■ Task instructions:
In the excerpt on deep learning in construction, what does Bob say the input data would be for automating scanning and quality inspections?

■ Excerpt:

4. As-built site data
Ross: One of the most powerful benefits of BIM-powered field technology is the ability to bring digital information into the built environment in numerous ways. And, data from the built environment can be digitized and manipulated just as easily. The robotic total stations and laser scanners currently in use are already making quality control and future maintenance decisions so much easier than they used to be.
Bob: Taking that concept a huge step further, deep learning can be combined with total stations, cameras, drones, or robots to completely automate onsite processes like scanning and quality inspections.
The input data would be the model that you're building out, the 3D model of the building, and a collection of images or images of the built environment. What you're looking for are pieces that weren't put in place, things that were installed incorrectly, but doing that all with camera and machine learning.
What do you think is the future of deep learning in construction?
1. Predictive recommendations
Bob: One of the most compelling next steps would be seeing technology like the site monitoring system we were just describing evolve into a more predictive, pre-emptive tool to improve site optimization right from the planning stages on.
That’s quite a ways down the road at this point. But, once a system like that collects and analyzes enough data, it could reasonably say, for example, that those who have excavators on their construction site first finished faster under X, Y, and Z conditions. Then, when a job matched up well with those conditions, it could recommend scheduling the excavator first.
It’s really the same thing with the building design optimization angle. If you have the right type of network and you know a ton of data about your input parameters, this is where machine learning almost looks like magic.
"Could a deep learning machine actually design an entire building?"

■ Provided information:
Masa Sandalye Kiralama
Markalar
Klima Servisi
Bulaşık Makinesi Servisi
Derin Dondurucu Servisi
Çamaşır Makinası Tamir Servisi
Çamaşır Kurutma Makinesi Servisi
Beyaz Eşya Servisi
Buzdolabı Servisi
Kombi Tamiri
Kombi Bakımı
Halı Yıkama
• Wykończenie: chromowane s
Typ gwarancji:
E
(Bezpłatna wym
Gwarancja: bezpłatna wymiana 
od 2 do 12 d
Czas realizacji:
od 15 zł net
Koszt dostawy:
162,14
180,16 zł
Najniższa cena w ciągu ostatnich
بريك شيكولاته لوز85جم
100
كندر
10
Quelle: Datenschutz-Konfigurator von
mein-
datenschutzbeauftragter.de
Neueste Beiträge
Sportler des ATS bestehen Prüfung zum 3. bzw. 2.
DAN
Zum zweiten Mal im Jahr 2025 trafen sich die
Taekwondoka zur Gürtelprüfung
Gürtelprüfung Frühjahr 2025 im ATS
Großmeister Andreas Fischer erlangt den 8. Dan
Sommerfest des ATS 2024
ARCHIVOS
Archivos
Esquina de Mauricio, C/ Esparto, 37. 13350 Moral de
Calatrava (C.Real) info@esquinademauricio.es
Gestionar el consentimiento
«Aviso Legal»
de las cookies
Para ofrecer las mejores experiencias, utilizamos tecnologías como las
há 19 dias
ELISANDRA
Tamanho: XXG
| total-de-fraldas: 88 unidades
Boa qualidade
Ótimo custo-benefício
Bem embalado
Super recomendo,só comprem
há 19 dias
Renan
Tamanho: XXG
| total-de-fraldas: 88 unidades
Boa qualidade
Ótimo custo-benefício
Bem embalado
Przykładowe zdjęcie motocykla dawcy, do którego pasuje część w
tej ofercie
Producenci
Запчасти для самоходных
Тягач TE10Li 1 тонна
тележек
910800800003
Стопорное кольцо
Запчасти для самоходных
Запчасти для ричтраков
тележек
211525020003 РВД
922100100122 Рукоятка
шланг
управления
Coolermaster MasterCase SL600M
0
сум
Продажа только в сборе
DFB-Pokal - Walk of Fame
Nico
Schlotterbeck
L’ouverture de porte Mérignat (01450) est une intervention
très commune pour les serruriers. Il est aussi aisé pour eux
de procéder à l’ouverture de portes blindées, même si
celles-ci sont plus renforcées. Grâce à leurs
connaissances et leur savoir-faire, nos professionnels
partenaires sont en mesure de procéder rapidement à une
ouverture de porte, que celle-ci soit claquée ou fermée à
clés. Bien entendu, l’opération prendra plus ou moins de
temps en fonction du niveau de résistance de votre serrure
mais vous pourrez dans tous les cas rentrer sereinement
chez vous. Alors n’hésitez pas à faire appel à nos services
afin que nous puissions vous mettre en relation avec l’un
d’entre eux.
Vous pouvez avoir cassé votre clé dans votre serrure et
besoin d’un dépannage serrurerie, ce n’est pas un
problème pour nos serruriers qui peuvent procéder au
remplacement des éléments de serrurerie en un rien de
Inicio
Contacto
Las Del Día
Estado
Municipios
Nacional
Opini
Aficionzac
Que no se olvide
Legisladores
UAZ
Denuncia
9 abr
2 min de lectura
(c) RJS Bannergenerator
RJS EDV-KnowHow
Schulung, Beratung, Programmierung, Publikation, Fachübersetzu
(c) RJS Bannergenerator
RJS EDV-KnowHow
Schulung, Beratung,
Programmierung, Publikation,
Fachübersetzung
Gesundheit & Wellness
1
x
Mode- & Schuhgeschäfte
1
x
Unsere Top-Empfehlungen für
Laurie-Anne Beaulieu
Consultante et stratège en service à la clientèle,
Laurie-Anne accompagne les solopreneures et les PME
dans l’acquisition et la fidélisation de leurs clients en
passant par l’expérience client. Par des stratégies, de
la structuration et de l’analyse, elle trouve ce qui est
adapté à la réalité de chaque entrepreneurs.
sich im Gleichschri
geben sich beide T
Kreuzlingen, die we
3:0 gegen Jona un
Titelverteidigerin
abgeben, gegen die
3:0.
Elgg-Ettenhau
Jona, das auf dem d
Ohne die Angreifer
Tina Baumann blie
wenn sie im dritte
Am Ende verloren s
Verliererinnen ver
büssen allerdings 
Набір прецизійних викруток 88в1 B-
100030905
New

■ Your solution:
The 3D model of the building being built out and a collection of images of the built environment.